Picture Theory

Woke up to Amy and Miles having a disagreement. Not the usual kind of disagreement parents have with three-year-olds, like “I don’t WANT to brush my teeth!” or “I don’t LIKE that kind of Cheerios!” This disagreement was of a different order:

Amy: “And this one is a Troodon.”

Miles: “No mommy, that’s a Gallimimus.”

Amy: “But the book says right here that it’s a Troodon.”

Miles: “Well, mommy, I think the author made a misSTAKE, because I know what is a Gallimumus like at the Lawrence Hall of Science and that is a Gallimumus.”

Miles has memorized so many kinds of dinosaurs / dogs / monkies / planets / trains, etc. it makes my head spin. But what really fascinates me about these kinds of conversations is the fact that he’s done so without being able to read. Whereas an adult will trust almost without question what’s written on the page to describe a thing, he relies entirely on the picture.

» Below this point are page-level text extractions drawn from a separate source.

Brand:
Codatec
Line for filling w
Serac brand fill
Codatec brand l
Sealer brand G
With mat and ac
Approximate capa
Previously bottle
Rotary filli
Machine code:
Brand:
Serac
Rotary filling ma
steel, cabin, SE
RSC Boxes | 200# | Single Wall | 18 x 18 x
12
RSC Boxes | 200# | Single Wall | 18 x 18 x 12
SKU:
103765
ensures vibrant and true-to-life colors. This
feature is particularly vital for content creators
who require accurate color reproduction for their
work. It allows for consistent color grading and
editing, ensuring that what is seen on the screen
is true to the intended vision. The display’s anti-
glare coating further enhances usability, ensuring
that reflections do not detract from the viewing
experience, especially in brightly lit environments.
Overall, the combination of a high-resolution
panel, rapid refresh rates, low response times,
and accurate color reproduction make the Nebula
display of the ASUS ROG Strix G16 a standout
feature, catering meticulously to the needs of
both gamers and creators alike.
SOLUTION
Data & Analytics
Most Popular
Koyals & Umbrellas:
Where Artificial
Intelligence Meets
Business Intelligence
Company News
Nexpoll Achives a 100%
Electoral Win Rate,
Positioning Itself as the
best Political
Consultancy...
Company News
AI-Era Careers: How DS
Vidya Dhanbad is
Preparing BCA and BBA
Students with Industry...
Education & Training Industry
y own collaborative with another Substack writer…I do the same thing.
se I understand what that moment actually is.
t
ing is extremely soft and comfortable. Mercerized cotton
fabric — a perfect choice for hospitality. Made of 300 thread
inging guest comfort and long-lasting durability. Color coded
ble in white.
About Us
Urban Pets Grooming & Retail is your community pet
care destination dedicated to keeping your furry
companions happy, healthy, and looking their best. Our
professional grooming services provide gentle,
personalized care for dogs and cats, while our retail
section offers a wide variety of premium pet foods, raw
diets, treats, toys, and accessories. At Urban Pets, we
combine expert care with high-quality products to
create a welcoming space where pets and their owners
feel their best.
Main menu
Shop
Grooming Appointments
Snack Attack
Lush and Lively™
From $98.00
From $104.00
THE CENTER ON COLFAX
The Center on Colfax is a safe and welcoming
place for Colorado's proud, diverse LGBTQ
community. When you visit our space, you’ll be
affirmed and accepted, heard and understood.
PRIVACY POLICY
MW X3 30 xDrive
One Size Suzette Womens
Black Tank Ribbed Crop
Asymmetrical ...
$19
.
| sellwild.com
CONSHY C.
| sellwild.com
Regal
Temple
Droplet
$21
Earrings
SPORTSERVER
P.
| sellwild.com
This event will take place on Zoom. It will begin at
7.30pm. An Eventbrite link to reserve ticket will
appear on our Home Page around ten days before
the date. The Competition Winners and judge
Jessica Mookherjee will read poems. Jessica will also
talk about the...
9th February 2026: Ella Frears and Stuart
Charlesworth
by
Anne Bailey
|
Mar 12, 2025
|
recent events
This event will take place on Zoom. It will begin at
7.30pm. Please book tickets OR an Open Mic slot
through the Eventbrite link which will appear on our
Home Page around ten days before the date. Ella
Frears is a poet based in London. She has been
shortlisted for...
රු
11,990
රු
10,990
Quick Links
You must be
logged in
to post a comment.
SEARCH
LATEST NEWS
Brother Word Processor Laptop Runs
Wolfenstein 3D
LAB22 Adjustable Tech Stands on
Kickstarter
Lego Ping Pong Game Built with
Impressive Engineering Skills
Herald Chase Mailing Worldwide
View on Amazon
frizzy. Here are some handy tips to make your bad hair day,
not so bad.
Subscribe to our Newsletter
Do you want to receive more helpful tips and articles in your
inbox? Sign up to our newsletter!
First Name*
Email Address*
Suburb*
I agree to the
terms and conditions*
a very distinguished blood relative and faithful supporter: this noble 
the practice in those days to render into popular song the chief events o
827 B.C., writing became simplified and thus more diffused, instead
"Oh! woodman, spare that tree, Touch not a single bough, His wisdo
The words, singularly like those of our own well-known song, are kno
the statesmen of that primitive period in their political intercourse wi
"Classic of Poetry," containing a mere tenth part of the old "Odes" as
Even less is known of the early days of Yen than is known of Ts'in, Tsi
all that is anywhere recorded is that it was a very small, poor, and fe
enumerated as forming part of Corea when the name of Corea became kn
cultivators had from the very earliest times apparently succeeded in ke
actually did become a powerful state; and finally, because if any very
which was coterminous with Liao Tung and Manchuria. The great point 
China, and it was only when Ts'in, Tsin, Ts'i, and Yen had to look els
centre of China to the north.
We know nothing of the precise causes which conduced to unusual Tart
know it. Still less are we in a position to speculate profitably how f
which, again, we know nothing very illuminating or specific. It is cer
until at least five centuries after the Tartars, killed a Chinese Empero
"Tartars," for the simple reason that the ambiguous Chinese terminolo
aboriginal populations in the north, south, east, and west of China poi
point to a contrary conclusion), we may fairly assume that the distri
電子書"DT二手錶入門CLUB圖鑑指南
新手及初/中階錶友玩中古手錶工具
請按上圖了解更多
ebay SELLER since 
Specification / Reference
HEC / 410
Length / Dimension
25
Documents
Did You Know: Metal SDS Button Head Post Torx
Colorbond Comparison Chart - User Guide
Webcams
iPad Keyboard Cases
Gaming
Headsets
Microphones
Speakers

So for him, it’s confusing when we rely on the printed word if that word doesn’t match his picture universe.

From Wittgenstein’s Picture Theory:

2.1 We picture fact to ourselves.

2.11 A picture presents a situation in logical space, the existence and non-existence of states of affairs.

2.12 A picture is a model of reality.

2.16 If a fact is to be a picture, it must have something in common with what it depicts.

2.18 What any picture, of whatever form, must have in common with reality, in order to depict it—-correctly or incorrectly—-in any way at all, is logical form, i.e. the form of reality.